▶ SHORT PROBLEM A: Copy the entries below word for word, starting at the line containing "On Saturday, where" and ending at the last line of the entries.

▶ TEXT PASSAGE:
^^^^^^^^^^^^^^^^

As illustrated in FIG. 10, a computing device 1000 includes a processing element, such as processor 1005 (e.g., microprocessor) that contains one or more hardware processors, where each hardware processor may have a single or multiple processor cores. Examples of processors include, but are not limited to a central processing unit (CPU) or a microprocessor. Although not illustrated in FIG. 10, the processing elements that form processor 1005 may also include one or more other types of hardware processing components, such as graphics processing units (GPUs), application specific integrated circuits (ASICs), field-programmable gate arrays (FPGAs), and/or digital signal processors (DSPs). In certain cases, processor 1005 may be configured to perform the tasks described in conjunction with modules 710-716, 724-730 of FIG. 7.

As shown in FIG. 10, memory 1010 may be operatively and communicatively coupled to processor 1005. Memory 1010 may be a non-transitory computer readable storage medium configured to store various types of data. For example, memory 1010 may include one or more volatile devices, such as random access memory (RAM). In certain cases, the SRAM and circuits as described in FIGS. 4-8 may be part of the memory 1010.

A non-volatile storage device 1020 can include one or more disk drives, optical drives, solid-state drives (SSDs), tap drives, flash memory, electrically programmable read only memory (EEPROM), and/or any other type memory configured to maintain data for a duration of time after a power loss or shut down operation. The non-volatile storage device 1020 may also store programs that are loaded into the RAM when such programs executed.

Software programs may be developed, encoded and compiled in a variety of computing languages for a variety of software platforms and/or operating systems and subsequently loaded and executed by processor 1005. In one embodiment, the compiling process of the software program may transform program code written in a programming language to another computer language, so the processor 1005 is able to execute the programming code. For example, the compiling process of the software program may generate an executable program that provides encoded instructions (e.g., machine code instructions) for processor 1005 to accomplish specific, non-generic, particular computing functions.

^^^^^^^^^^^^^^^^

▶ SHORT PROBLEM B: In the computing hardware passage, rewrite the section starting at "As shown in" and ending at "such programs executed.", putting "persistent storage device 1020" in place of "non-volatile storage device 1020".

Part of a data file
^^^^^^^^^^^^^^^^

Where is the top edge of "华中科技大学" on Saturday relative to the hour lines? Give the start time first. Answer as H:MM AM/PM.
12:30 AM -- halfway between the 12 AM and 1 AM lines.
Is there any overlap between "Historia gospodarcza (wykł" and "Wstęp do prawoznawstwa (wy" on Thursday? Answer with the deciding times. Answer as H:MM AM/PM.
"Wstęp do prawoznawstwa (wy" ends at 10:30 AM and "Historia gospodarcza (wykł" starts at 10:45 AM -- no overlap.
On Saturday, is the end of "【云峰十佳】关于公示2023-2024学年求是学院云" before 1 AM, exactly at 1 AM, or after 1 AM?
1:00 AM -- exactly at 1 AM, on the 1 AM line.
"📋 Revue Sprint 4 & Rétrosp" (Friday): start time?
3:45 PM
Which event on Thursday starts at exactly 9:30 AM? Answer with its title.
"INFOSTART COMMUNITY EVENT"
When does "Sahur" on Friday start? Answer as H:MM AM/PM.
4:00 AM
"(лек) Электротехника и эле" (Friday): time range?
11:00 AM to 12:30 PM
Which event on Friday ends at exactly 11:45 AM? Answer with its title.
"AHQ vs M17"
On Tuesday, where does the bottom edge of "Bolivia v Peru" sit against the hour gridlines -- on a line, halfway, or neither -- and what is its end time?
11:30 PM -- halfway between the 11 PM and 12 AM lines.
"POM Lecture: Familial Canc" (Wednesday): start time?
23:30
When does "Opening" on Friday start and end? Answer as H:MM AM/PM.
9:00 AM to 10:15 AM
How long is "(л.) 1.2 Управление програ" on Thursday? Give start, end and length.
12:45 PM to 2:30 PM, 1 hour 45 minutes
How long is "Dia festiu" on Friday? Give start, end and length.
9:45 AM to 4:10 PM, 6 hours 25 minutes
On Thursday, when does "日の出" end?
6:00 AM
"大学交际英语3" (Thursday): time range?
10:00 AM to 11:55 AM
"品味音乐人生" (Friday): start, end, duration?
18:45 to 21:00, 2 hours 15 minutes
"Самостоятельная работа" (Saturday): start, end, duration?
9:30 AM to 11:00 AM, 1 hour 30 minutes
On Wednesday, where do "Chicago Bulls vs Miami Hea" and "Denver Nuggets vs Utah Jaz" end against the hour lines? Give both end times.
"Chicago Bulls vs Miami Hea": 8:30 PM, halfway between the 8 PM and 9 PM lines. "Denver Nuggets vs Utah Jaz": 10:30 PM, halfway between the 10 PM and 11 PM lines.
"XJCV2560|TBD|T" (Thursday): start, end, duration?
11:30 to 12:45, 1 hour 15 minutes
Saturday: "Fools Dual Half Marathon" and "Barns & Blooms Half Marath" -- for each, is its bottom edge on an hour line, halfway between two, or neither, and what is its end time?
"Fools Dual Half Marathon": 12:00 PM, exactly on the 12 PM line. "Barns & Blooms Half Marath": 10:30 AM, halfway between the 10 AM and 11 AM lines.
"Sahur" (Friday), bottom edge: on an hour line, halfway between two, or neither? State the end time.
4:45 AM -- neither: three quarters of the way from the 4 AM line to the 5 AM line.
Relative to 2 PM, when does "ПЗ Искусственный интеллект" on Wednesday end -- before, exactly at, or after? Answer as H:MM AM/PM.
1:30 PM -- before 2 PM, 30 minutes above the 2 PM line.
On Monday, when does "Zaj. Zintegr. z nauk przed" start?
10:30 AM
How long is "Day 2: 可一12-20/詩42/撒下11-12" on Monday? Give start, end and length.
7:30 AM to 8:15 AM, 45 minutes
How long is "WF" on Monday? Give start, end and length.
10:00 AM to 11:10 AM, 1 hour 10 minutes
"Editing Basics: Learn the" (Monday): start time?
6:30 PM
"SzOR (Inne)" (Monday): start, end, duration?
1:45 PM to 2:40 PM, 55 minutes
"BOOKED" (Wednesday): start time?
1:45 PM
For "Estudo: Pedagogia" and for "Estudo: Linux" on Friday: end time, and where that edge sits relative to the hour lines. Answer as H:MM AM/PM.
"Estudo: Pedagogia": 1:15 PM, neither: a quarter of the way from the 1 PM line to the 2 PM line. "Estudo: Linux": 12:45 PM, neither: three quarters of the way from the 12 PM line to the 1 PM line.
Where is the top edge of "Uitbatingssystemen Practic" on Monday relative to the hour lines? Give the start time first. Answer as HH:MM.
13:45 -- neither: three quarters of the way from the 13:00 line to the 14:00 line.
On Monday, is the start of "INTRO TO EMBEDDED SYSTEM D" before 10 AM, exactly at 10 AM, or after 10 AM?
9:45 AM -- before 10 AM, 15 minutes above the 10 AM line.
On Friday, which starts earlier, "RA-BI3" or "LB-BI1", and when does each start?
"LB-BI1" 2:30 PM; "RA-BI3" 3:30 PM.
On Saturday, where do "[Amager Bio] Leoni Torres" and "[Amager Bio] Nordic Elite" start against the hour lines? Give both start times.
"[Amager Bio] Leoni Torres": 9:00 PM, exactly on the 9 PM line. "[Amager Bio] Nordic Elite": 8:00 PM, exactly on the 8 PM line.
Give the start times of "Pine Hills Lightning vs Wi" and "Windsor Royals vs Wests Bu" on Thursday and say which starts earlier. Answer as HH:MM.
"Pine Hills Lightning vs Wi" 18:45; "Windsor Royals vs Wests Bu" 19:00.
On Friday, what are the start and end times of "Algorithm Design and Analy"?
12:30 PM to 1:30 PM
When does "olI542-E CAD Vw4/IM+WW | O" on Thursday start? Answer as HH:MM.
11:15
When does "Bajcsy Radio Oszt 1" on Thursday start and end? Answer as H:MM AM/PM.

^^^^^^^^^^^^^^^^

▶ WRITTEN ANSWER A:
On Saturday, where do "[Amager Bio] Leoni Torres" and "[Amager Bio] Nordic Elite" start against the hour lines? Give both start times.
"[Amager Bio] Leoni Torres": 9:00 PM, exactly on the 9 PM line. "[Amager Bio] Nordic Elite": 8:00 PM, exactly on the 8 PM line.
Give the start times of "Pine Hills Lightning vs Wi" and "Windsor Royals vs Wests Bu" on Thursday and say which starts earlier. Answer as HH:MM.
"Pine Hills Lightning vs Wi" 18:45; "Windsor Royals vs Wests Bu" 19:00.
On Friday, what are the start and end times of "Algorithm Design and Analy"?
12:30 PM to 1:30 PM
When does "olI542-E CAD Vw4/IM+WW | O" on Thursday start? Answer as HH:MM.
11:15
When does "Bajcsy Radio Oszt 1" on Thursday start and end? Answer as H:MM AM/PM.

▶ WRITTEN ANSWER B:
As shown in FIG. 10, memory 1010 may be operatively and communicatively coupled to processor 1005. Memory 1010 may be a non-transitory computer readable storage medium configured to store various types of data. For example, memory 1010 may include one or more volatile devices, such as random access memory (RAM). In certain cases, the SRAM and circuits as described in FIGS. 4-8 may be part of the memory 1010.

A persistent storage device 1020 can include one or more disk drives, optical drives, solid-state drives (SSDs), tap drives, flash memory, electrically programmable read only memory (EEPROM), and/or any other type memory configured to maintain data for a duration of time after a power loss or shut down operation. The persistent storage device 1020 may also store programs that are loaded into the RAM when such programs executed.